* _EXERCISE_
Only an exact reprint of all the data is acceptable.

DATA SHOWN START

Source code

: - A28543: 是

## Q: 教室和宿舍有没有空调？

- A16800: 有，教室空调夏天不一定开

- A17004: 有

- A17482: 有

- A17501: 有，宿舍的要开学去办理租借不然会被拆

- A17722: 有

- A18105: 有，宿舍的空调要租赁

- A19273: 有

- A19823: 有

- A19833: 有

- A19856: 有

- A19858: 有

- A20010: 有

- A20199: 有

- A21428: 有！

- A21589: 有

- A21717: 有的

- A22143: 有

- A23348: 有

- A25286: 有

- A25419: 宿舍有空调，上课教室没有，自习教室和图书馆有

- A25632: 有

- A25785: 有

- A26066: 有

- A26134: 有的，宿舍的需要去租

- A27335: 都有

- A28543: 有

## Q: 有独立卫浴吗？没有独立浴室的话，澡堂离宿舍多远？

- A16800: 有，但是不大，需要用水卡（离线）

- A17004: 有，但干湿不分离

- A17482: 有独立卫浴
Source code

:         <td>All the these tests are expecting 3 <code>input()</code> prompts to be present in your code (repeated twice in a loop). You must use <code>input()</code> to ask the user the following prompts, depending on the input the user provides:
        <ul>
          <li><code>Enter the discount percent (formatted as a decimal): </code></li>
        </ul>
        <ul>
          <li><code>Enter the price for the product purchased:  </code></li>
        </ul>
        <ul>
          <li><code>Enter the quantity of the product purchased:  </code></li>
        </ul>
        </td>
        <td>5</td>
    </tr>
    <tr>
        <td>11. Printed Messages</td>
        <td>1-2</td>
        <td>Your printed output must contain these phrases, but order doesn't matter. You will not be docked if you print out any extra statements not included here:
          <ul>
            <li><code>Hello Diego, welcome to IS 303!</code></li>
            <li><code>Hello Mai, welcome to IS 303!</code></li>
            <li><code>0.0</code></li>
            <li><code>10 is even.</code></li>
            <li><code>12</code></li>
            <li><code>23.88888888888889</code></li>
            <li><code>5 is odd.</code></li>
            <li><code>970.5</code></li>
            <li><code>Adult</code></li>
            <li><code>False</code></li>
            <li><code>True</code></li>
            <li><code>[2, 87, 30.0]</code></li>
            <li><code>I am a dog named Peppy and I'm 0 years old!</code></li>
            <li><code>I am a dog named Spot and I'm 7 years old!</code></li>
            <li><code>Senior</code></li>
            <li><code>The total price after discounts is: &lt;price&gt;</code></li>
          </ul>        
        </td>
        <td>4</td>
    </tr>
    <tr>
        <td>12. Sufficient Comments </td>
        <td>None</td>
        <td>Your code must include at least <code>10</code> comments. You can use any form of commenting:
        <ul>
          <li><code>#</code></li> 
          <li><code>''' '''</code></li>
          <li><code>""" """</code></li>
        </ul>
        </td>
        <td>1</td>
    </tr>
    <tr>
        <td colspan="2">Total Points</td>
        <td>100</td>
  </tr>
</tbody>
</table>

DATA SHOWN END

* _TASK RESULT_
Source code

: - A28543: 是

## Q: 教室和宿舍有没有空调？

- A16800: 有，教室空调夏天不一定开

- A17004: 有

- A17482: 有

- A17501: 有，宿舍的要开学去办理租借不然会被拆

- A17722: 有

- A18105: 有，宿舍的空调要租赁

- A19273: 有

- A19823: 有

- A19833: 有

- A19856: 有

- A19858: 有

- A20010: 有

- A20199: 有

- A21428: 有！

- A21589: 有

- A21717: 有的

- A22143: 有

- A23348: 有

- A25286: 有

- A25419: 宿舍有空调，上课教室没有，自习教室和图书馆有

- A25632: 有

- A25785: 有

- A26066: 有

- A26134: 有的，宿舍的需要去租

- A27335: 都有

- A28543: 有

## Q: 有独立卫浴吗？没有独立浴室的话，澡堂离宿舍多远？

- A16800: 有，但是不大，需要用水卡（离线）

- A17004: 有，但干湿不分离

- A17482: 有独立卫浴
Source code

:         <td>All the these tests are expecting 3 <code>input()</code> prompts to be present in your code (repeated twice in a loop). You must use <code>input()</code> to ask the user the following prompts, depending on the input the user provides:
        <ul>
          <li><code>Enter the discount percent (formatted as a decimal): </code></li>
        </ul>
        <ul>
          <li><code>Enter the price for the product purchased:  </code></li>
        </ul>
        <ul>
          <li><code>Enter the quantity of the product purchased:  </code></li>
        </ul>
        </td>
        <td>5</td>
    </tr>
    <tr>
        <td>11. Printed Messages</td>
        <td>1-2</td>
        <td>Your printed output must contain these phrases, but order doesn't matter. You will not be docked if you print out any extra statements not included here:
          <ul>
            <li><code>Hello Diego, welcome to IS 303!</code></li>
            <li><code>Hello Mai, welcome to IS 303!</code></li>
            <li><code>0.0</code></li>
            <li><code>10 is even.</code></li>
            <li><code>12</code></li>
            <li><code>23.88888888888889</code></li>
            <li><code>5 is odd.</code></li>
            <li><code>970.5</code></li>
            <li><code>Adult</code></li>
            <li><code>False</code></li>
            <li><code>True</code></li>
            <li><code>[2, 87, 30.0]</code></li>
            <li><code>I am a dog named Peppy and I'm 0 years old!</code></li>
            <li><code>I am a dog named Spot and I'm 7 years old!</code></li>
            <li><code>Senior</code></li>
            <li><code>The total price after discounts is: &lt;price&gt;</code></li>
          </ul>        
        </td>
        <td>4</td>
    </tr>
    <tr>
        <td>12. Sufficient Comments </td>
        <td>None</td>
        <td>Your code must include at least <code>10</code> comments. You can use any form of commenting:
        <ul>
          <li><code>#</code></li> 
          <li><code>''' '''</code></li>
          <li><code>""" """</code></li>
        </ul>
        </td>
        <td>1</td>
    </tr>
    <tr>
        <td colspan="2">Total Points</td>
        <td>100</td>
  </tr>
</tbody>
</table>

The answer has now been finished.